Henry Fonda, Claudia Cardinale, Sergio Leone, Charles Bronson e Jason Robards — rodagem de Aconteceu no Oeste |
Na história do “western spaghetti”, Aconteceu no Oeste ficou como um dos momentos mais espectaculares: o filme de Sergio Leone estreou-se há cinquenta anos — este texto foi publicado no Diário de Notícias.
Para as gerações mais jovens que frequentavam as salas de cinema em finais da década de 60, os filmes de “cowboys” não eram uma curiosidade rara, mais ou menos pitoresca. Nada disso: as aventuras do Oeste americano eram peças fundamentais do imaginário popular e constituíam mesmo um dos trunfos mais fortes do mercado. Por isso, a estreia de Aconteceu no Oeste, de Sergio Leone, foi celebrada com especial fervor — o épico com Claudia Cardinale, Charles Bronson e Henry Fonda chegou às salas italianas no dia 21 de Dezembro de 1968, faz [hoje] cinquenta anos.
Pormenor a ter em conta: a estreia absoluta ocorreu, de facto, em Itália, uma vez que esta saga do Oeste foi gerada no continente europeu, numa produção de raiz italiana que, em qualquer caso, chegaria aos mercados internacionais através da distribuição de um grande estúdio americano (Paramount). Dito de outro modo: Leone, italiano, nascido em 1929, em Roma (onde viria falecer em 1989), tinha-se afirmado como figura central de um género que entraria para a história com a sugestiva designação de “western spaghetti”.
Que estava, então, em jogo? Antes do mais, uma recriação formal, recheada de ironia, por vezes paródica, do clássico “western” de Hollywood. A trilogia inicial de Leone foi mesmo decisiva na identificação e consolidação do género: Por um Punhado de Dólares (1964), Por Mais Alguns Dólares (1965) e O Bom, o Mau e o Vilão (1965) triunfaram nos mais diversos mercados, além do mais popularizando um actor americano quase desconhecido na Europa, de seu nome... Clint Eastwood.
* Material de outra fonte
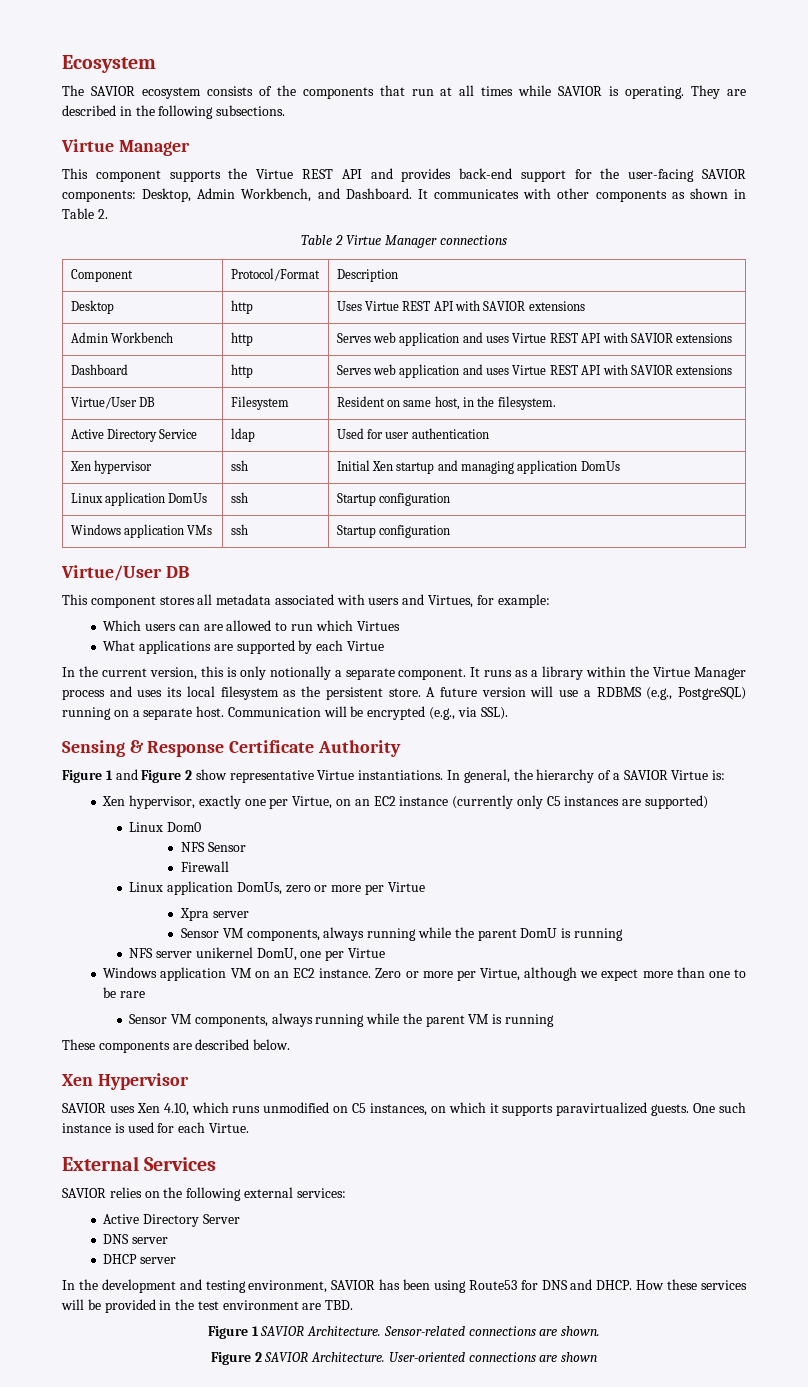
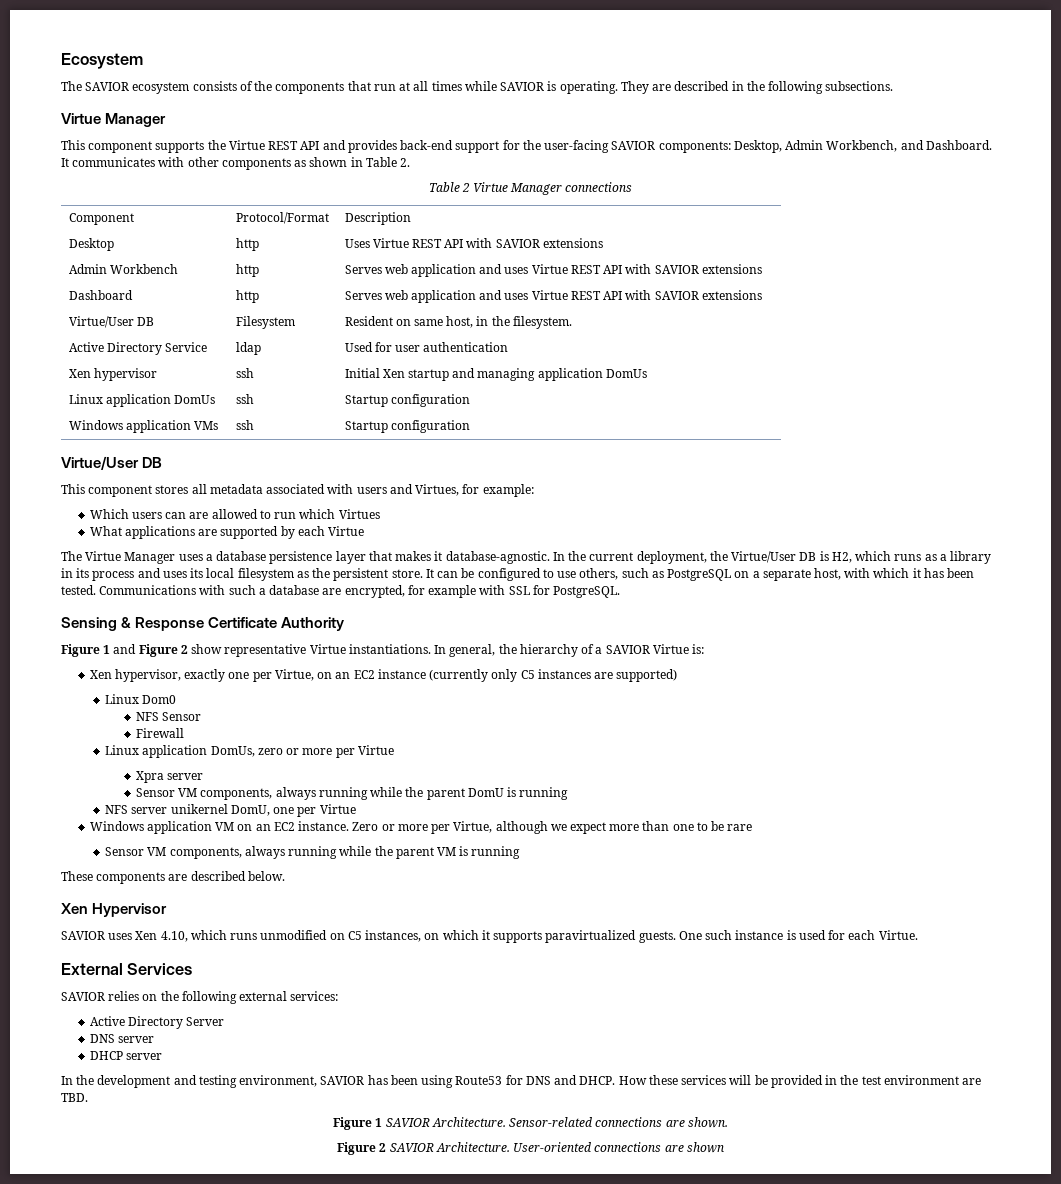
[62,666,746,680] In the current version, this is only notionally a separate component. It runs as a library within the Virtue Manager -> [61,551,992,564] [61,568,90,578] The Virtue Manager uses a database persistence layer that makes it database-agnostic. In the current deployment, the Virtue/User DB is H2, which runs as a library in its
[426,686,746,700] [62,706,508,720] A future version will use a RDBMS (e.g., PostgreSQL) running on a separate host. Communication will be encrypted (e.g., via SSL). -> [425,568,975,581] [61,585,621,598] It can be configured to use others, such as PostgreSQL on a separate host, with which it has been tested. Communications with such a database are encrypted, for example with SSL for PostgreSQL.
Nesses filmes, Eastwood era um herói puro, de figura austera e enigmática, impondo os valores do Bem contra a maldade e a corrupção. Aconteceu no Oeste distingue-se por uma diferença que está longe de ser secundária. É certo que Charles Bronson interpreta uma personagem que ainda se distingue por esse modelo de heroísmo: ele é o “homem da harmónica”, pontuando o filme com as notas do tema central na banda sonora composta por Ennio Morricone (colaborador habitual de Leone). Em todo o caso, através da construção do caminho de ferro ao longo da imensidão das paisagens do Oeste, Leone introduz as componentes de uma história atribulada, de uma só vez económica e mitológica, em que as famílias lutam por encontrar um lugar naquela que foi, afinal, a saga de toda uma nação — a pureza dos ideais dá lugar ao pragmatismo, por vezes, à extrema violência das convulsões da história colectiva.
Também para a história, Aconteceu no Oeste ficou como uma epopeia capaz de conciliar a intensidade do fresco histórico com as marcas de um estilo imponente que Leone tinha apurado e depurado ao longo dos filmes anteriores. A cena inicial em que Bronson chega a uma estação de caminho de ferro no meio deserto, sendo recebido por três pistoleiros ameaçadores, ficou como símbolo perfeito da “mise en scène” de Leone — tudo é monumental, desde o mais discreto movimento dos olhares até ao tratamento do espaço no rectângulo do ecrã de “scope”.
A trajectória criativa de Leone acabaria por levá-lo de novo aos EUA para rodar, em Nova Iorque, Era uma Vez na América, tragédia sobre o crime organizado na primeira metade do séc. XX, com Robert De Niro, James Woods e Joe Pesci, entre outros. Lançado em 1984, seria o seu derradeiro filme, um verdadeiro testamento temático e estético.